Stary, gdzie mój Star? Jak kolega koledze zwyżkę ukradł
Autor: Andrzej Zazgórnik w dniu 2024-12-27
Mając takich kolegów, nie trzeba mieć wrogów. Przekonał się o tym właściciel samochodu ciężarowego marki Star, na którym znajduje się zwyżka. Jak przebiegał proces odzyskania skradzionego auta?
Kroniki policyjne pełne są nietypowych zdarzeń. Kradzież wózka inwalidzkiego z powodu bolących nóg, kradzież w drogerii z nierozgarniętymi znajomymi w tle to tylko niektóre przykłady. Jeszcze jeden odnotowano w powiecie tarnogórskim.
Star ze zwyżką przedmiotem kradzieży
Zgłoszenie o kradzieży pojazdu wpłynęło do policjantów w ubiegłą sobotę, a doszło do niej na jednej z posesji przy ulicy Szymborskiej w Nakle Śląskim. Sprawca w biały dzień zabrał z posesji pojazd i odjechał nim w nieznanym kierunku.
Nietypowa rozmowa ze znajomym
Kryminalni próbując namierzyć złodzieja, przejrzeli nagrania z kamer monitoringu, aby ustalić rysopis sprawcy. Wtedy właściciel sam skontaktował się ze swoim znajomym i zapytał o pojazd. Błyskawiczna odpowiedź w słuchawce telefonu mogła zdziwić.
39-letni mieszkaniec Bytomia od razu przekazał pozytywne informacje, ale… Powiedział, właściciel wprawdzie odzyska pojazd, ale nie za darmo. Musi zapłacić 15 tysięcy złotych.
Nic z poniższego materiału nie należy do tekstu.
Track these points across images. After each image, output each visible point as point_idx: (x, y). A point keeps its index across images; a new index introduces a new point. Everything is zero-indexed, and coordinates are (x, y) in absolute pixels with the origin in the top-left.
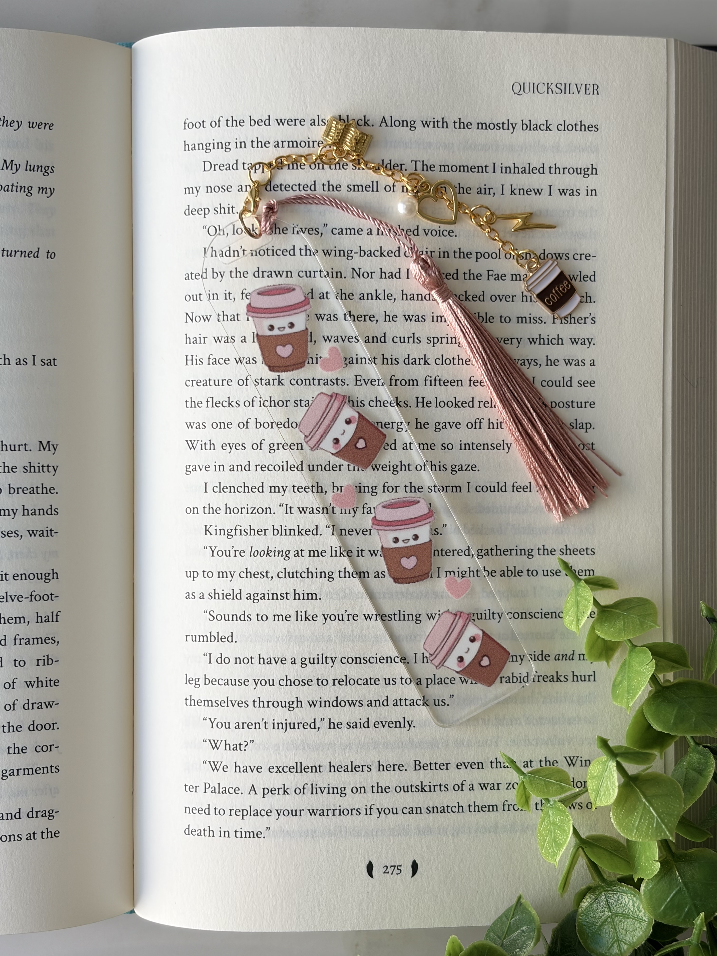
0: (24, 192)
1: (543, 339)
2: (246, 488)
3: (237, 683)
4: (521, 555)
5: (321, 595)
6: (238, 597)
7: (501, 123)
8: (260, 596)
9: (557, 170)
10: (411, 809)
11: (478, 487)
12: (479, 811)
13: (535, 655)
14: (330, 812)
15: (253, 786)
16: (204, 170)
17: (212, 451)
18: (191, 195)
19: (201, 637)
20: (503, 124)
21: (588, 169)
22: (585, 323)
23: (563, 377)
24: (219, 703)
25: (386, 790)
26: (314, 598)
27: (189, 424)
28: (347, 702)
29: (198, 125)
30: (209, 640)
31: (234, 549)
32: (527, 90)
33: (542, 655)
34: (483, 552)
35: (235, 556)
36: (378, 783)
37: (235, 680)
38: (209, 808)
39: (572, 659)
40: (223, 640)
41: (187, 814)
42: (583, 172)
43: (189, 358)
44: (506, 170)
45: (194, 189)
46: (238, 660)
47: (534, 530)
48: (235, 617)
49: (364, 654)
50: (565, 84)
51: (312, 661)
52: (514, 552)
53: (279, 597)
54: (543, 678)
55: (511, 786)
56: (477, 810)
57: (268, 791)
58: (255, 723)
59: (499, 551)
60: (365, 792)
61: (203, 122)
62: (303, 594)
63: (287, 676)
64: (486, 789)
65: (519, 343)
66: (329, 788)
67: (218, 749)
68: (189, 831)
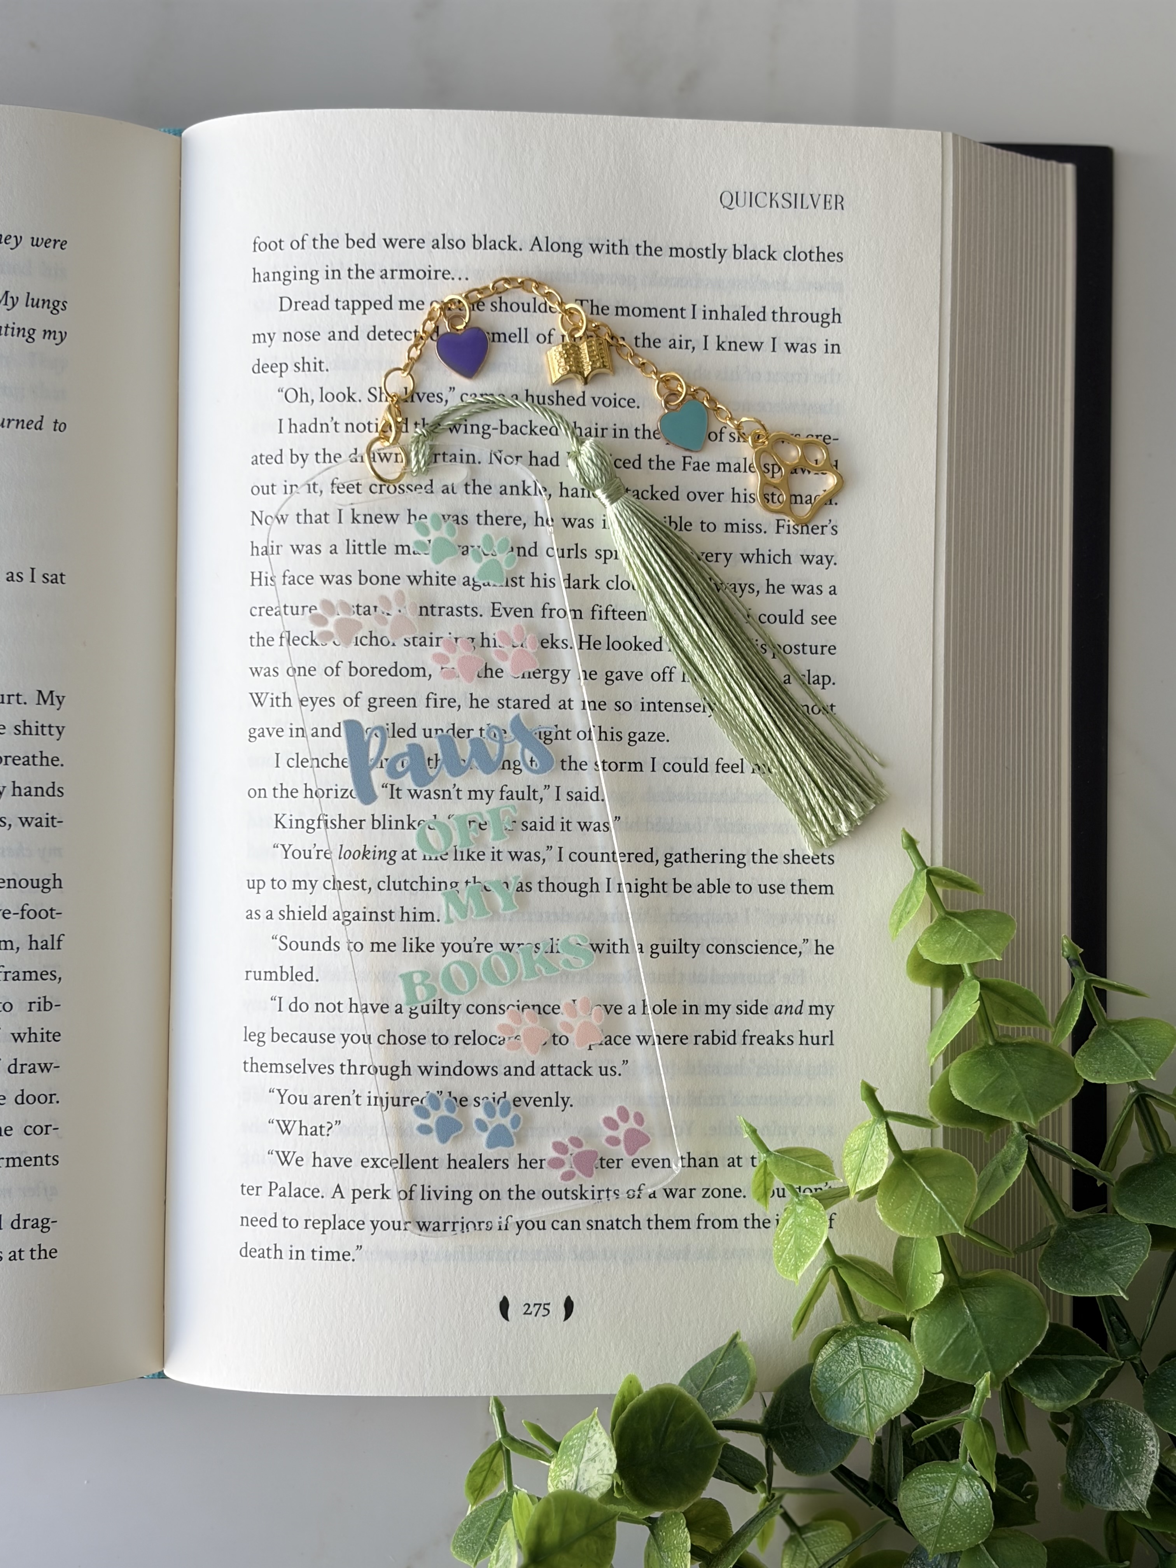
0: (23, 336)
1: (763, 555)
2: (335, 762)
3: (319, 1039)
4: (728, 862)
5: (439, 915)
6: (322, 916)
7: (704, 248)
8: (352, 916)
9: (784, 316)
10: (564, 1223)
11: (667, 765)
12: (662, 1228)
13: (746, 1006)
14: (449, 1227)
15: (338, 1186)
16: (282, 310)
17: (287, 708)
18: (262, 344)
19: (268, 974)
20: (707, 249)
21: (828, 315)
22: (822, 533)
23: (791, 610)
24: (292, 1068)
25: (529, 1195)
26: (430, 918)
27: (254, 670)
28: (475, 1069)
29: (273, 246)
30: (279, 978)
31: (317, 848)
32: (741, 202)
33: (757, 1006)
34: (674, 858)
35: (318, 858)
36: (518, 1186)
37: (315, 1035)
38: (275, 1218)
39: (800, 1013)
40: (299, 978)
41: (245, 1227)
42: (820, 319)
43: (257, 575)
44: (710, 315)
45: (267, 337)
46: (320, 1006)
47: (748, 827)
48: (316, 945)
49: (500, 1000)
50: (796, 195)
51: (425, 1010)
52: (717, 859)
53: (380, 917)
54: (758, 1039)
55: (710, 1193)
56: (659, 1226)
57: (360, 1194)
58: (343, 1097)
59: (696, 857)
60: (499, 1199)
61: (280, 241)
62: (415, 913)
63: (389, 1031)
64: (674, 1196)
65: (728, 560)
66: (447, 1192)
67: (289, 1133)
68: (247, 1252)
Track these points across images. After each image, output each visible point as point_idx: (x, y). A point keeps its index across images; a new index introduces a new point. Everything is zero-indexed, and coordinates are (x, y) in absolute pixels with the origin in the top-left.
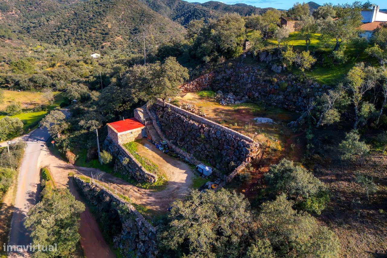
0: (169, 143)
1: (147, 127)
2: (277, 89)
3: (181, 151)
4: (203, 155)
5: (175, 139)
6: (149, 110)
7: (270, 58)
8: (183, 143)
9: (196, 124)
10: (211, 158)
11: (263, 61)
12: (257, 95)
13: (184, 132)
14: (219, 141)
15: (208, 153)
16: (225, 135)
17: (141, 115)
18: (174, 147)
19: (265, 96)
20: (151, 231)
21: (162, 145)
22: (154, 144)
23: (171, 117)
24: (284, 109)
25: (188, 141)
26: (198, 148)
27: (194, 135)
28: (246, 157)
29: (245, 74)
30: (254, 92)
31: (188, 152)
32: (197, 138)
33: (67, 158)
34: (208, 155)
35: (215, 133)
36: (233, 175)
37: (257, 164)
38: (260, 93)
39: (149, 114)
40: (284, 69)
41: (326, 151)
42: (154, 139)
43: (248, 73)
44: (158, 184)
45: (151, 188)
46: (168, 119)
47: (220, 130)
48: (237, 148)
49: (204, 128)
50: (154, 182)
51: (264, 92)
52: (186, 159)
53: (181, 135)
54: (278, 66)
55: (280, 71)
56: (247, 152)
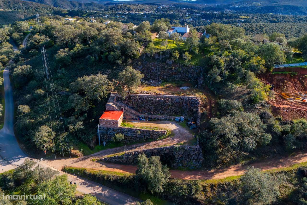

Mężczyźni spotkali się w umówionym miejscu, gdzie miało dojść do przekazania gotówki i wtedy – jak w niektórych, amerykańskich filmach – na sprawcę czekali już kryminalni, którzy go zatrzymali.
Odzyskany pojazd trafił z powrotem do właściciela, a zatrzymany noc spędził w policyjnej celi. Następnego dnia kryminalni z Radzionkowa przedstawili mu dwa zarzuty – kradzieży z włamaniem i oszustwa.
Sprawca odpowie teraz w sądzie, a grozić mu może nawet do 10 lat więzienia.